Jeoung Park stares out of the window of a Starbucks in downtown Seoul, nursing her caffe latte.
Outside, fashionably dressed South Koreans saunter from boutique to boutique. Twenty-something men and women step into pricey whiskey bars where a shot costs US$10. High schoolers jabber away on hypermodern cellular phones.
The scenes before Park's eyes are the kind one might expect in New York, Paris or Tokyo -- not in a city that just four years ago lay coughing and wheezing amid Asia's financial crisis.
"In many ways, 1997 and 1998 -- the crisis years -- seem like a lifetime ago," says Park, a 32-year-old computer consultant.
Welcome to the affluent South Korea of 2002. As others in the region -- including Hong Kong, Singapore and Taiwan -- sank into recession last year, South Korea grew an estimated 2.8 percent. Its growth is projected to hit 5 percent in the second half of this year. And its stock market, which surged 37 percent last year, remains one of the prides of Asia.
The future may be even brighter for this country of 47 million. "Korea is simply better positioned than its competitors in Asia to handle the global slowdown," says Eric Berthelemy, an analyst in Seoul. "And it's not completely reliant on high-tech exports either."
Thanks to its large domestic economy, US$5.1 billion of government spending and four interest rate cuts last year kept South Korea on sound footing. This year, if global growth worsens, there's plenty of room to loosen fiscal and monetary policy. The banking system, which nearly collapsed in 1997, is profitable again, while credit markets are functioning smoothly.
South Korea also boasts a more diversified economy than its neighbors. Those reliant on global demand for computers and semiconductors have been devastated by the worldwide slump in technology spending. On top of those industries, South Korea has many large, old economy ones like automobiles and ships. The economy also should get a short-term boost from this year's World Cup tournament, which South Korea is hosting with Japan.
"Investors have learned to look at Korea differently than the rest of Asia," says Jin Nyum, Korea's finance minister.

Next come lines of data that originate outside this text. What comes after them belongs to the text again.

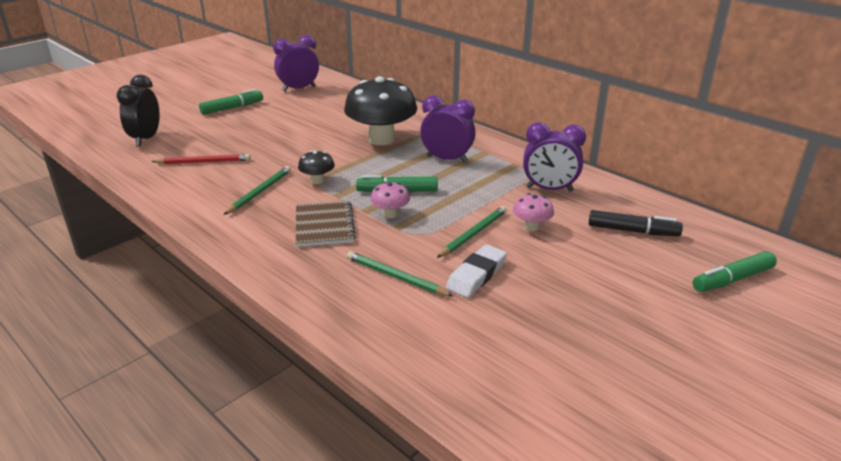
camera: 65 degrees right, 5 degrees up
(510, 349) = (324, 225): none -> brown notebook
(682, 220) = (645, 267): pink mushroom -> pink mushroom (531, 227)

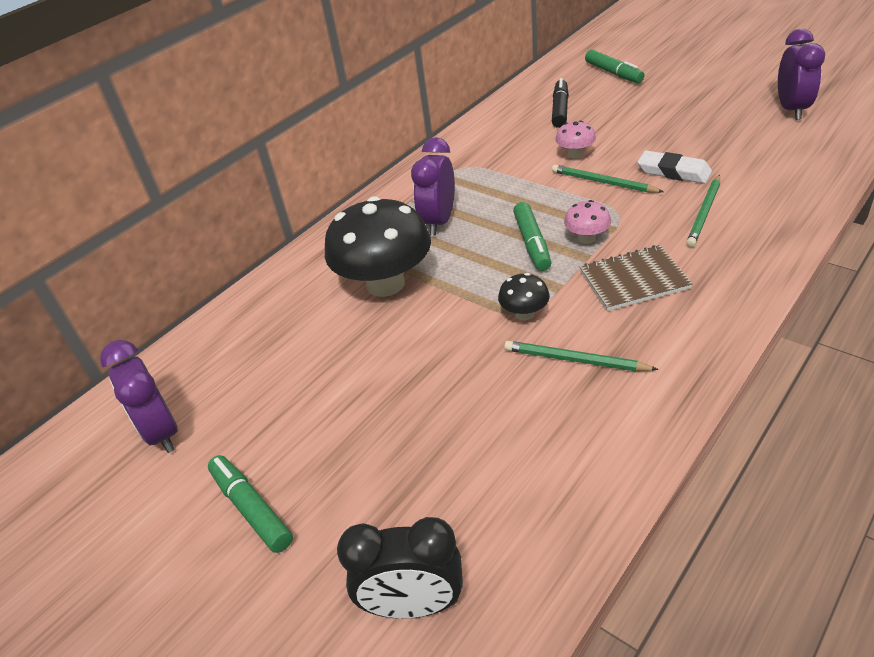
camera: 90 degrees left, 10 degrees up
(204, 162) = (497, 462): red pencil -> none
(549, 189) = (496, 152): purple clock -> purple clock (791, 109)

Yet not all global investors are rushing into South Korea's markets. South Korea's macro economy may be booming, but things look very different at the micro level. President Kim Dae-jung's government has done much to stabilize the economy in the four years since the Asian crisis, but unsteady progress in the financial and corporate sectors continues to spook markets and hinder investment.
To investors, South Korea's failure to sell off such marquee assets as Daewoo Motor Co, Hynix Semiconductor Inc and parts of Hyundai Group smacks of business as usual here -- a reminder that those shadowy business groups known as chaebol and militant labor unions remain powerful forces in Asia's third-largest economy.
Korea Inc may be changing, but not fast enough for some investors. Corporate governance is another concern. While many large, publicly traded South Korean companies enjoy healthy profits, they have smaller market capitalizations than similar companies in other countries. Transparency in how businesses are run is improving, but not fast enough.
Yet the notion that nothing is changing is simply wrong. Reinventing an economic model -- and indeed a nation -- is never pretty and doesn't happen overnight. Think of Japan, South Korea's economic mentor, which is in an 11-plus-year slump. While Japan stood still, South Korea strengthened its banking system, reduced the influence of the chaebol, kept government debt reasonable and boosted competition -- everything Japan needs to do but hasn't.